▶ _What needs to be done_
Copy the lines below word for word, leaving out the pictures.

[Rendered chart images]
☆ ☆ ☆
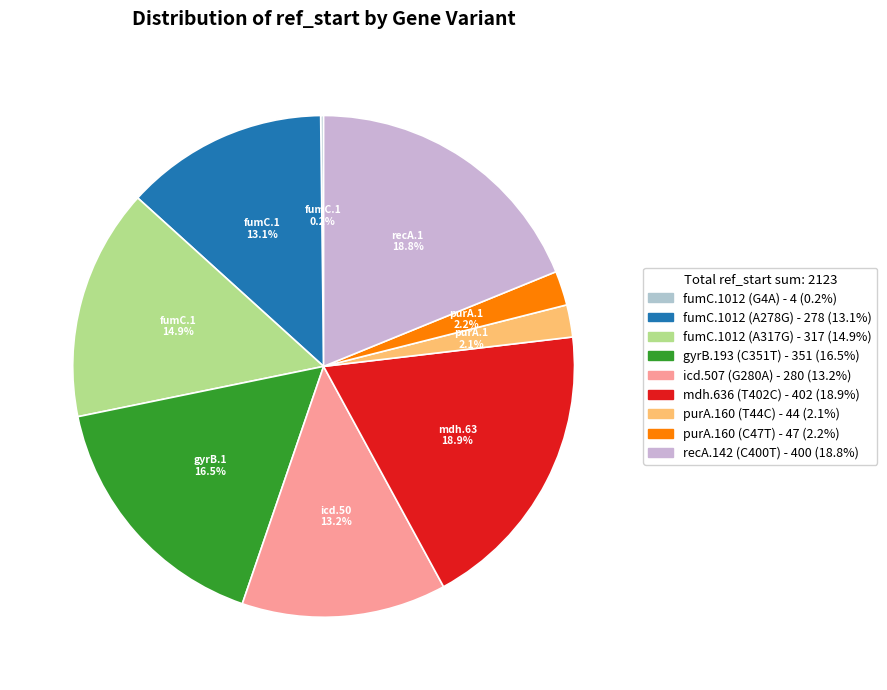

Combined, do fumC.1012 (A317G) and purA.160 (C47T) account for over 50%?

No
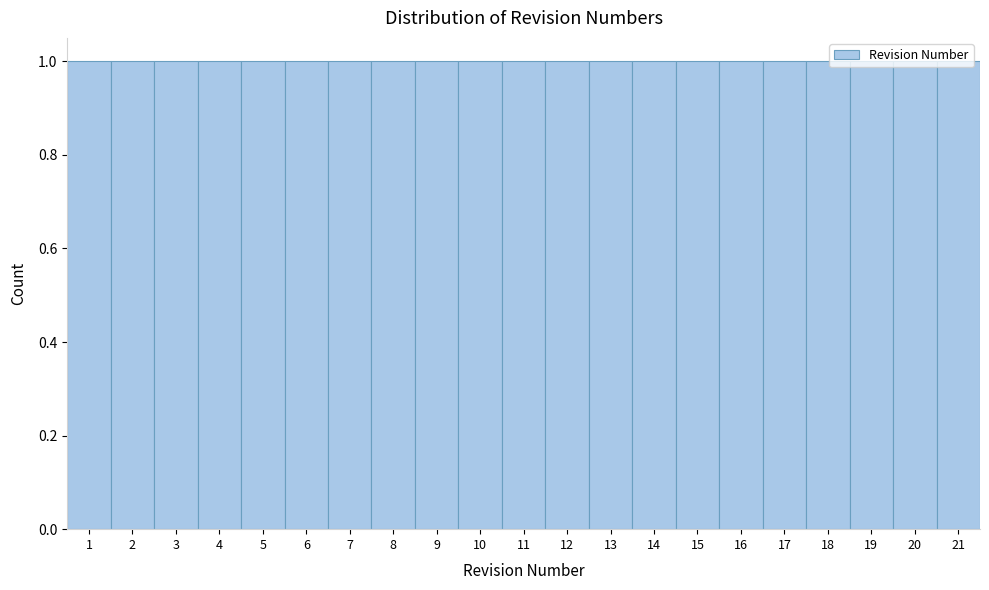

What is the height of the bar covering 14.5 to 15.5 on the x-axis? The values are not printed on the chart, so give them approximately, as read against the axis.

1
☆ ☆ ☆
▶ _Answer to this problem_
Combined, do fumC.1012 (A317G) and purA.160 (C47T) account for over 50%?

No

What is the height of the bar covering 14.5 to 15.5 on the x-axis? The values are not printed on the chart, so give them approximately, as read against the axis.

1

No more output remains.